A world super power in electronics, Japaenese company Fujitsu claims that it no longer needs Data Scientists, and has automated their job! The company claims that
Data scientists use their skill to select a combination of algorithm and configuration to get the most accurate predictive model from the starting data
and that they have found a way to automate this searching over different configurations and models for the optimum. The diagram depicts a meta machine learning pipeline that tunes the hyper-parameters of a model in Spark or another language.
While it certainly makes sense to automate this potentially tedious optimisation, this will by no means deprecate the role of a Data Scientist. It is of course true that a Data Scientist has to intelligently choose an algorithm and its configuration, but this is a small part of the full life cycle of a data product that a Data Scientist is responsible for.
The processes of defining a metric to optimise, then obtaining and cleaning data, transforming data to informative feature, maybe also obtaining and cleaning labels (in the case of supervised learning) are all part of a Data Scientist’s responsibilities and need to be completed before an algorithm can be optimised.
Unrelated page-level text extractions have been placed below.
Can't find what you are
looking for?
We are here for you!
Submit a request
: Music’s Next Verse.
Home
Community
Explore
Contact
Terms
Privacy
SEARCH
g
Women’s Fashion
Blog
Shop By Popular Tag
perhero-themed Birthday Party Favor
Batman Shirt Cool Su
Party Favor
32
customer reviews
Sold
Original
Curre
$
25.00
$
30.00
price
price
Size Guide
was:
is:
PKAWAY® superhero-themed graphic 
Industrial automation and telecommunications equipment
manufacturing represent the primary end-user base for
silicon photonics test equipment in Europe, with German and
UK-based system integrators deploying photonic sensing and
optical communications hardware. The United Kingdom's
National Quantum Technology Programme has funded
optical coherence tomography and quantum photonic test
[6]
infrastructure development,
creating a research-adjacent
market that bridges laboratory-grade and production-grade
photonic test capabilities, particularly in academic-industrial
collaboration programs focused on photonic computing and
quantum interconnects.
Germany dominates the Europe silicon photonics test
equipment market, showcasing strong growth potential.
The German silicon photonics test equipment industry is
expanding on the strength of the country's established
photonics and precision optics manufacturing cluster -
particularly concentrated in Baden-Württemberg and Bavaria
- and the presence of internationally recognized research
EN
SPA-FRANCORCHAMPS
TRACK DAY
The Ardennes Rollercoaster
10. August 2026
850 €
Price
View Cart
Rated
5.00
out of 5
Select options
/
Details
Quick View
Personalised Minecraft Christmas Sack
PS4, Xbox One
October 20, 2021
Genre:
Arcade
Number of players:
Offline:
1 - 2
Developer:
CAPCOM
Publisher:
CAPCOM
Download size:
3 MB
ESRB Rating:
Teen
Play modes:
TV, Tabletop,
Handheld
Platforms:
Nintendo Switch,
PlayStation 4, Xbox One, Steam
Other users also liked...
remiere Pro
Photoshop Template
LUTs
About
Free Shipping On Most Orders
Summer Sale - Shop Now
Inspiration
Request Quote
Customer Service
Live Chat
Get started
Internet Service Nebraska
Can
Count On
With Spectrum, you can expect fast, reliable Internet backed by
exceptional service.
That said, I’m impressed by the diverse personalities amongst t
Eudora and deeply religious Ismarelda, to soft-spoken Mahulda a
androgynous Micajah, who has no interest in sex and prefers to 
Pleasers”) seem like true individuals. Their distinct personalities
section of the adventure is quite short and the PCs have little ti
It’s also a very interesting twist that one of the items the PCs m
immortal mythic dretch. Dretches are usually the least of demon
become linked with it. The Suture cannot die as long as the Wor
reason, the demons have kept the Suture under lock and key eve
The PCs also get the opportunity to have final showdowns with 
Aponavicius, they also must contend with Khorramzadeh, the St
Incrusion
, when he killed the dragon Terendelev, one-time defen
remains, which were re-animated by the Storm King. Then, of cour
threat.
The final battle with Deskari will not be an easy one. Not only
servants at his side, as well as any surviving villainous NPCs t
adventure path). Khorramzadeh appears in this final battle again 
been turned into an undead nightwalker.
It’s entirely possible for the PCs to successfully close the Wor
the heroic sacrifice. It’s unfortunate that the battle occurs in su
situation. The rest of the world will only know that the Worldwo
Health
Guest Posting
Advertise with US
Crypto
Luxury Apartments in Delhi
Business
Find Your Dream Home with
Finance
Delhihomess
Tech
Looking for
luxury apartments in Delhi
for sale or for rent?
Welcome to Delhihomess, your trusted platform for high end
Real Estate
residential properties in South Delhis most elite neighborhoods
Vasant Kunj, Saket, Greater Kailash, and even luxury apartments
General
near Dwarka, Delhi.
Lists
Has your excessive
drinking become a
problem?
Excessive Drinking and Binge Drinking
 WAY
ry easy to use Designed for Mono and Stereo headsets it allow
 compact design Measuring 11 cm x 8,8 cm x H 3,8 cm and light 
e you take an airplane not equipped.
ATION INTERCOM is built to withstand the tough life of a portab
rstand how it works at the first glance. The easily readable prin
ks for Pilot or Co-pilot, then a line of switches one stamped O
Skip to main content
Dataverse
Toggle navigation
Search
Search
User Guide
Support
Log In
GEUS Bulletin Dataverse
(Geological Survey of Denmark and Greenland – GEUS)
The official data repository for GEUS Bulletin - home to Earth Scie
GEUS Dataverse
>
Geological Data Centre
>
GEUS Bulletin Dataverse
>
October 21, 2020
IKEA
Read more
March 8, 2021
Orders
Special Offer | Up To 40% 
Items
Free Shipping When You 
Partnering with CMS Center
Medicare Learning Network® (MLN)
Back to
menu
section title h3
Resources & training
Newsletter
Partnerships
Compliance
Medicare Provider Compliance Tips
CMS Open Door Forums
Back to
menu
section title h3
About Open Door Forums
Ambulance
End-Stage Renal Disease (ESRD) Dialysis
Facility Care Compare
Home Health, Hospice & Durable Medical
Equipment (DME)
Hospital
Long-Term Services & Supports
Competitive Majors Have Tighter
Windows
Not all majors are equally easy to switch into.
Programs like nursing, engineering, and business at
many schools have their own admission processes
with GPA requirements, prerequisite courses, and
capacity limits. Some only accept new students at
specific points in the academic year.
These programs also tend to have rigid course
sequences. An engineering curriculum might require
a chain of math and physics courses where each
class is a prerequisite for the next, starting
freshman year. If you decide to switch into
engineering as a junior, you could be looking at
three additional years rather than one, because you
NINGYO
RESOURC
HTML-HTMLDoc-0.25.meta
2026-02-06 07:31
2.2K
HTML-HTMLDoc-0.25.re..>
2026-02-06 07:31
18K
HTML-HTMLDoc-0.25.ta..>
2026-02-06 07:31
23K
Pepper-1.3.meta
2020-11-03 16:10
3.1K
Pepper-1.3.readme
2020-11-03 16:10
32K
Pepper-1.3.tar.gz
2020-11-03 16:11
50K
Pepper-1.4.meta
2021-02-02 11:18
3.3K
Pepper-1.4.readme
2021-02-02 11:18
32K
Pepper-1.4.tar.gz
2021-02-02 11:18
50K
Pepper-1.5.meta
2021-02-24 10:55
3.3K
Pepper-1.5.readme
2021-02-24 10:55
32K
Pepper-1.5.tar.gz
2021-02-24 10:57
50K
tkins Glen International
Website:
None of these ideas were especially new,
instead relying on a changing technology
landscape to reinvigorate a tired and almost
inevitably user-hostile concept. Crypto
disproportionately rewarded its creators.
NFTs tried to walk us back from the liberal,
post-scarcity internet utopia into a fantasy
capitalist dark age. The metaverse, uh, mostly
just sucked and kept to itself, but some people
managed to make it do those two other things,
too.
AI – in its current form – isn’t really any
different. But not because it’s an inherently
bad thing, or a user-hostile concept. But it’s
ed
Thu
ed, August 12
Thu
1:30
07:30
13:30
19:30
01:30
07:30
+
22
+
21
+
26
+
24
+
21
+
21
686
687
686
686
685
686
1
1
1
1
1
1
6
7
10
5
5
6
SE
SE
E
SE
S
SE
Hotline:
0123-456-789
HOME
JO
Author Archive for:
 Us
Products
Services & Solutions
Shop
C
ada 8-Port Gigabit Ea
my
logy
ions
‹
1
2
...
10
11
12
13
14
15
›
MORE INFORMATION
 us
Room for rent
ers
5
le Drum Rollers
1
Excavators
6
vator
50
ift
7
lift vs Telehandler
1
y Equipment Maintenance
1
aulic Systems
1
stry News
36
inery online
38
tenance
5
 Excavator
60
Moreover, these processes constitute 90% of the blood, sweat, and tears of a Data Scientist that go into making a successful data product. Algorithm and configuration optimisation can give you a few percentage points boost in performance at most, but it is the accuracy of the data and intelligent feature sculpting which make the real difference.
Let’s hope Fujitsu does not sack all their Data Scientists just yet, or they may have a machine learning tuner with no data for the machine to learn from!